Many of the older Weyes Blood tunes played — “Cardamom” most memorable among them — came from her album Cardamom Times, itself less bombastic in production than her other work, which brought the rich, choral thunder of her voice to the foreground.
The audience remained peaceful, seemingly lost in thought, throughout Weyes Blood’s set, as the tragic grace of her lyricism gradually enveloped the crowd, accentuated by the dramatic vibrato of her vocals. She reached a peak of intensity with one of her newest songs, “Generation Why,” sacrificing none of the original’s massive ethereality, before guiding the mood softly back down to a despondent silence with a cover of “Everybody’s Talkin’.”
As Mering slowed and stretched the cadence of the original almost to the point of collapse, she seemed to describe everything that a cover song should strive for—not a simple tribute to a classic tune, but rather an incredibly personal exploration of a work’s deepest emotional core. A sort of emotional exhaustion seemed to reign throughout the room as she closed the song, and her set, with a beautiful, reverberant description of “the echoes of my mind.”
As they waited for TOPS, many in the crowd seemed exhausted, in dire need of an emotional recharge after Weyes Blood’s set. As Ian McCullough, one of the sound technicians at the venue, blurted out, “[It] gives you goosebumps, man…almost makes you want to cry.”

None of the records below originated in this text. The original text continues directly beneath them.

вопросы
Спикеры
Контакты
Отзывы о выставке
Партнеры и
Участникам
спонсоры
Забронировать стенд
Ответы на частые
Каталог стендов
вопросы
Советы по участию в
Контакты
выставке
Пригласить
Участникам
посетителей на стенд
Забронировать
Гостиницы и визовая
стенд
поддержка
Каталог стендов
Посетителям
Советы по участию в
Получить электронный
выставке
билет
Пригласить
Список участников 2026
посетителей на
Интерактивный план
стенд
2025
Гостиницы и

In short time, TOPS gathered on stage to enliven the scene with their unique brand of dark, deceptively complex pop. The band played a similarly eclectic batch of songs from across their discography, stoking the energy of the crowd with favorites from their first two albums before teasing two tracks from a forthcoming album that still has yet to be announced.
The powerful, yet softly textured, sound of their live presence reached its full potential in the intimate space of SOhO’s stage due to favorable acoustics or just well-positioned microphones. The entire group maintained a tight synchronicity in their playing while at the same time expressing a certain tenacity missing in the rounded corners of their studio albums.

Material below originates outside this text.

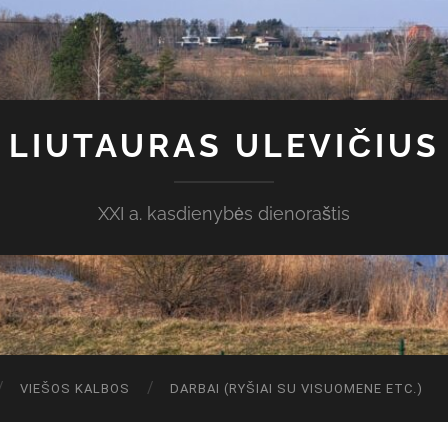
LIUTAURAS ULEVIČIUS
XXI a. kasdienybės dienoraštis
VIEŠOS KALBOS
DARBAI (RYŠIAI SU VISUOMENE ETC.)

Lead singer Jane Penny’s full vocal range wafted confidently to the back of the crowd while her synth hooks came through warm, undiminished in the mix in proportion to the bass and lead guitar. The melodramatic, 1980s-inflected snap of Riley Fleck’s drumming resounded beautifully on standout tracks like “Outside,” where the softer, breathy side of Penny’s singing provided a smooth beginning to the gradual intensification of their set.
The crystalline, almost nasal tone of David Carriere’s lead guitar ran laps of understated virtuosity throughout the set, anchoring the mood for Penny’s hushed meditations on “Rings of Saturn,” before leaping into nimble, bell-toned solos on “She’s So Bad,” sending the crowd into a kinetic, loose-limbed frenzy.
TOPS wound the crowd up with one more classic from a previous album, “Way To Be Loved,” sending those nearest the stage spinning as Carriere’s funky vamped riffs and quacky licks flirted around Penny’s smoky shout. Towards the end they finally unfurled two new tracks with an especially murky palette: “Anything” and “Hollow Sounds of The Morning Chimes,” the former featuring Penny at her most sultry, and the latter providing one of the most somber, contemplative jams yet heard for the group.
The audience made it clear how premature the end felt as TOPS left the stage, and they quickly returned for an encore, breezing through an exuberant rendition of “Turn Your Love Around” that seemed to leave everyone satisfied.
The split bill of Weyes Blood and TOPS filled the space of SOhO Restaurant & Music Club on Wednesday with a sort of immediate intimacy and honesty that seemed like a homecoming rather than a first visit to Santa Barbara. With a new record from each on the way, one can rest assured that the emotional impression of the night is far from temporary, even if the reunion is only through headphones.